Start of Exercise materials
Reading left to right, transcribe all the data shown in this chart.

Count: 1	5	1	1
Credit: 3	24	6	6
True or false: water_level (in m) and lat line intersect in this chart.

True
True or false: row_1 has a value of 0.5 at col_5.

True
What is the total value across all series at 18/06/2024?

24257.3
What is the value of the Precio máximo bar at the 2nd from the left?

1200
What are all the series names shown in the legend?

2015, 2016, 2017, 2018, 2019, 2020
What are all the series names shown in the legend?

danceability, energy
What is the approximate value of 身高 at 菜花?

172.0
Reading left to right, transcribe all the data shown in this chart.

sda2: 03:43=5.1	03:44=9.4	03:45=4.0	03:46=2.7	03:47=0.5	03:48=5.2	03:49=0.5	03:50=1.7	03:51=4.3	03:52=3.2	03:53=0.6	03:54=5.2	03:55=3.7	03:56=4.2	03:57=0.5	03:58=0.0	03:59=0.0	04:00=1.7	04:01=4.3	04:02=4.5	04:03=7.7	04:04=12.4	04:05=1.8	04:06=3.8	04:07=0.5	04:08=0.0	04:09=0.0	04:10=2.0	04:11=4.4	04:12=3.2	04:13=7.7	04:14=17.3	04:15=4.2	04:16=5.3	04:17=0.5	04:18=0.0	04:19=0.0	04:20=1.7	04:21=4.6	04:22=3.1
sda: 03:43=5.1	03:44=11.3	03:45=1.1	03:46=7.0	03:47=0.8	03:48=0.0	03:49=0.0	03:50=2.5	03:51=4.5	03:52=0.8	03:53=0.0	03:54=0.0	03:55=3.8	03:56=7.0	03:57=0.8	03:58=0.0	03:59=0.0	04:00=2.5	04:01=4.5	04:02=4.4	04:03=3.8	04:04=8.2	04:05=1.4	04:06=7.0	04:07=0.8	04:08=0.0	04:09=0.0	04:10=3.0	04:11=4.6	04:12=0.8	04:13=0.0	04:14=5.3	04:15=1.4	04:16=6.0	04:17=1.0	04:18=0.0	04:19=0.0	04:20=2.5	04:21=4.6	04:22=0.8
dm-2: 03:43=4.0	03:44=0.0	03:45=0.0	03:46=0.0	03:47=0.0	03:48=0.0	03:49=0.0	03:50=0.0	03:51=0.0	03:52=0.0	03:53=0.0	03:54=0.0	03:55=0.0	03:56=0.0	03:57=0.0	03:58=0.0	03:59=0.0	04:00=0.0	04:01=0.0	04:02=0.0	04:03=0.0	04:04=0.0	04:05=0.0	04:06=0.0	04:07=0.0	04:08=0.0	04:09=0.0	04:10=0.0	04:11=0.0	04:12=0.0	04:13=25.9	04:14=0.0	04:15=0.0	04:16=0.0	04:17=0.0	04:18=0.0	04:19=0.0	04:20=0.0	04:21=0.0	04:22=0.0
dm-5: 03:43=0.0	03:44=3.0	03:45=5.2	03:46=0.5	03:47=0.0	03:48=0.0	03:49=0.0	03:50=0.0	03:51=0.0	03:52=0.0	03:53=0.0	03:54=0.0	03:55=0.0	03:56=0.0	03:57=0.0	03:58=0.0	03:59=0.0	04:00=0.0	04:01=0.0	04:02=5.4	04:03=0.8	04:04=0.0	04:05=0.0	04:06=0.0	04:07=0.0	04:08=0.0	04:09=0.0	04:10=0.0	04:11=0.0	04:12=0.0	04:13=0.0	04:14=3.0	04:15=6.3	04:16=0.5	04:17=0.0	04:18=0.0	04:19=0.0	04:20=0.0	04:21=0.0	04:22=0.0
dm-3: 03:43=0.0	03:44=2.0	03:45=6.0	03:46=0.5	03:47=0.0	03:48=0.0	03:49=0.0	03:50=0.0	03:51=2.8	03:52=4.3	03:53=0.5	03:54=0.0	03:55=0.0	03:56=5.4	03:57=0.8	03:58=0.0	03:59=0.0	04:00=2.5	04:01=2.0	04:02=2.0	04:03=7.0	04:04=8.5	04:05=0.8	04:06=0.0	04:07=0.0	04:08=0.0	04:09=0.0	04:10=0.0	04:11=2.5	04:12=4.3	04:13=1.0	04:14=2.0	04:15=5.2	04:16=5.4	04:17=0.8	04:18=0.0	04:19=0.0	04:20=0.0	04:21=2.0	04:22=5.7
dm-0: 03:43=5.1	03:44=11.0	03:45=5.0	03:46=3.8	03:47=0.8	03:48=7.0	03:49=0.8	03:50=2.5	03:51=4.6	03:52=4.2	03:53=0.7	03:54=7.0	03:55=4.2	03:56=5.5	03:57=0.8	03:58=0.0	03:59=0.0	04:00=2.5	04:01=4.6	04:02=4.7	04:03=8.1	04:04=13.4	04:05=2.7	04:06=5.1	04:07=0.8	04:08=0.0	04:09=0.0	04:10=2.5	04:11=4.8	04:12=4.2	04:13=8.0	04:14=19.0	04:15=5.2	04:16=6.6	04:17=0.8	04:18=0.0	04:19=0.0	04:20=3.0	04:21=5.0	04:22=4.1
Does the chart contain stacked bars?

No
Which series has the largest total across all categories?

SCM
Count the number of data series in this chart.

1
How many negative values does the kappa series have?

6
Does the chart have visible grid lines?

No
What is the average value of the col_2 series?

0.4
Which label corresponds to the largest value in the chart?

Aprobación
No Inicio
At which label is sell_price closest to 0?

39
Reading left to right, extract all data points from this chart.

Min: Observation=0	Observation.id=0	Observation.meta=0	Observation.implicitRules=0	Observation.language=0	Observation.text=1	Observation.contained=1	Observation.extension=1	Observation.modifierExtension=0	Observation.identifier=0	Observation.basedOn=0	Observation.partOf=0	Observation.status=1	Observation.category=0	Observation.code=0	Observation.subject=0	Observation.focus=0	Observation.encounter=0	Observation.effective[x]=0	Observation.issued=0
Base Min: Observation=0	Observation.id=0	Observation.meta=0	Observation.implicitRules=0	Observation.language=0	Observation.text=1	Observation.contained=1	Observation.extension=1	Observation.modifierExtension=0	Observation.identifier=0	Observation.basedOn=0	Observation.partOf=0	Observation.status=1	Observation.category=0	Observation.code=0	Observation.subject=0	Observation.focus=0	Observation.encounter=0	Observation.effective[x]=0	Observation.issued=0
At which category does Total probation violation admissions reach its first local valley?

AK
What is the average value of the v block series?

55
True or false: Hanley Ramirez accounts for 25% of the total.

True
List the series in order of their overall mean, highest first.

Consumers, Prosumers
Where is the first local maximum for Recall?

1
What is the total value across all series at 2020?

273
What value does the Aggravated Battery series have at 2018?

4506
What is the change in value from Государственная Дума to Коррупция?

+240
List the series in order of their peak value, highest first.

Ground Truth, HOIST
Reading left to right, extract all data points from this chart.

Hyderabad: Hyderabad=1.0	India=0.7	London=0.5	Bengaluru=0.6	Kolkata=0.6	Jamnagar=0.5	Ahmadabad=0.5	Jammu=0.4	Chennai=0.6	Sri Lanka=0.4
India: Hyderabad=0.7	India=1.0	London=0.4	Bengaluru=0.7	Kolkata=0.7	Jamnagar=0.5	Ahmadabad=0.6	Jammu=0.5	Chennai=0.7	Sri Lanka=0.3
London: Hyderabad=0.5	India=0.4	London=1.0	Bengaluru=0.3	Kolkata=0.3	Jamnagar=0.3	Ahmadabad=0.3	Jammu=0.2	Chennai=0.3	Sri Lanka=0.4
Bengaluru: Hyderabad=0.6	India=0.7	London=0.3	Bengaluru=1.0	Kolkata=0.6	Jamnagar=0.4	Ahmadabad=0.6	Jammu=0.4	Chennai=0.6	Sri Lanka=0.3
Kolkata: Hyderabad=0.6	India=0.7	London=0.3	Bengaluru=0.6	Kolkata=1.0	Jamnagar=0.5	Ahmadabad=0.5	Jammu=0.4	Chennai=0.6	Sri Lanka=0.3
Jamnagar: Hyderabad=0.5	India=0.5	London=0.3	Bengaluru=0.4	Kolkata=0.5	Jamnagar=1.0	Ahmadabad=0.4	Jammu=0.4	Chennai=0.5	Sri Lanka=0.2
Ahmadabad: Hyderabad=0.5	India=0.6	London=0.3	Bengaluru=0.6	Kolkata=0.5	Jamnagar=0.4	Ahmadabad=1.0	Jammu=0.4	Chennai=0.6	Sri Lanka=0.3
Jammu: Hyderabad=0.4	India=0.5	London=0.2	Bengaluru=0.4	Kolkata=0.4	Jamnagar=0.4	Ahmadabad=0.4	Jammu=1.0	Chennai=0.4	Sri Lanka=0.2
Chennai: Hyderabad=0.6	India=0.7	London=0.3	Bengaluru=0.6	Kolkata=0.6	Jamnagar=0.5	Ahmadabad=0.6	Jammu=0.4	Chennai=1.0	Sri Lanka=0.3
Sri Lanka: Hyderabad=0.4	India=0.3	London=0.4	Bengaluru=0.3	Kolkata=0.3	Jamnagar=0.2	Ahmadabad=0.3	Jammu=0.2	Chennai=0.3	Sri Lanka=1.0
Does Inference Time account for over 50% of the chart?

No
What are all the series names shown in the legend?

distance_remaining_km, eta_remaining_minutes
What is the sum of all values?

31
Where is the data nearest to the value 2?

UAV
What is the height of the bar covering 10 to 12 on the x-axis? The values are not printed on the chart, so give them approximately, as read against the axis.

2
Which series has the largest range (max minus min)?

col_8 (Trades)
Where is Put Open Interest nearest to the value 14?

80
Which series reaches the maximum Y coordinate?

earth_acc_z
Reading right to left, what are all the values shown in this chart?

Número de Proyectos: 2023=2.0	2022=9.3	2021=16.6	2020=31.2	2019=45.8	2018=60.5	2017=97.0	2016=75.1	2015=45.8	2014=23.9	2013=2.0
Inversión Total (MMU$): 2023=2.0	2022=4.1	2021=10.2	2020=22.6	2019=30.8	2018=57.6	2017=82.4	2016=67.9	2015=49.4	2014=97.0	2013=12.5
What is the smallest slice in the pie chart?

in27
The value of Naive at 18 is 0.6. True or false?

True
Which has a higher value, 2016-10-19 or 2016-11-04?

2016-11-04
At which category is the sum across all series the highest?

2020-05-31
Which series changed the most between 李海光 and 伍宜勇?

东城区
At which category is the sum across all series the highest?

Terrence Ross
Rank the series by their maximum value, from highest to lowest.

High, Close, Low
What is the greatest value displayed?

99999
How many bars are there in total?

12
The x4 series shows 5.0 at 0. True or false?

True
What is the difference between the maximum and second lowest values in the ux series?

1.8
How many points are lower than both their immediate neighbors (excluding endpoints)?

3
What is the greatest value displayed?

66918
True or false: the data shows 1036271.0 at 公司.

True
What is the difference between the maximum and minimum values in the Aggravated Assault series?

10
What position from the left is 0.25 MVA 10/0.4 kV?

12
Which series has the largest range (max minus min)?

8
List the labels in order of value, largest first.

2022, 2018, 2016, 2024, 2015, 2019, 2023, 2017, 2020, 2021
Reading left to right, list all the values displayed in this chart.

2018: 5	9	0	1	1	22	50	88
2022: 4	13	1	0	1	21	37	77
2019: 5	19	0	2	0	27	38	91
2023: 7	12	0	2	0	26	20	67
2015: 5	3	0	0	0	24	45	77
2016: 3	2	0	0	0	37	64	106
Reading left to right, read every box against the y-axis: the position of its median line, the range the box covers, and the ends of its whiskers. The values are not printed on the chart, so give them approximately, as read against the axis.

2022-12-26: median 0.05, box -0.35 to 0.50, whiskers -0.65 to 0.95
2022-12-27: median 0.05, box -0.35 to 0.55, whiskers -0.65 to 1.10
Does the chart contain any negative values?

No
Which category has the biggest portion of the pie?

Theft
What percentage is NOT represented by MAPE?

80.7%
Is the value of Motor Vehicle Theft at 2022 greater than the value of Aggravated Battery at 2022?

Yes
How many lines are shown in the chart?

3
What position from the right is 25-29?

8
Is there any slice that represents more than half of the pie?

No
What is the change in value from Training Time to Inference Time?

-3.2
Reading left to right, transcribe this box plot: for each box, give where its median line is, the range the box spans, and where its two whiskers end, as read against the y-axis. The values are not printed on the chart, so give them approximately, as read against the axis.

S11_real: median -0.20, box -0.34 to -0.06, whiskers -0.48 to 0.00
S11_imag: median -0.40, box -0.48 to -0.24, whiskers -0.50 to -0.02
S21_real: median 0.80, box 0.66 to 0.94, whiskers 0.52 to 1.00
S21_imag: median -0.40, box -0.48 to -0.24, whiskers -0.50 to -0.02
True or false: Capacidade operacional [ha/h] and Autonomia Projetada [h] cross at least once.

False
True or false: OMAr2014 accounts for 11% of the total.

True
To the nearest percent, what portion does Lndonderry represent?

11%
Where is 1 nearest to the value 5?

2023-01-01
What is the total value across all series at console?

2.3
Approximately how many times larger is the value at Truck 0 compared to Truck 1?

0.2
End of Exercise materials
Problem details » State how many lines of the material above contain the word "average". Case counts, and the answer is only the number.

Solved exercise » 2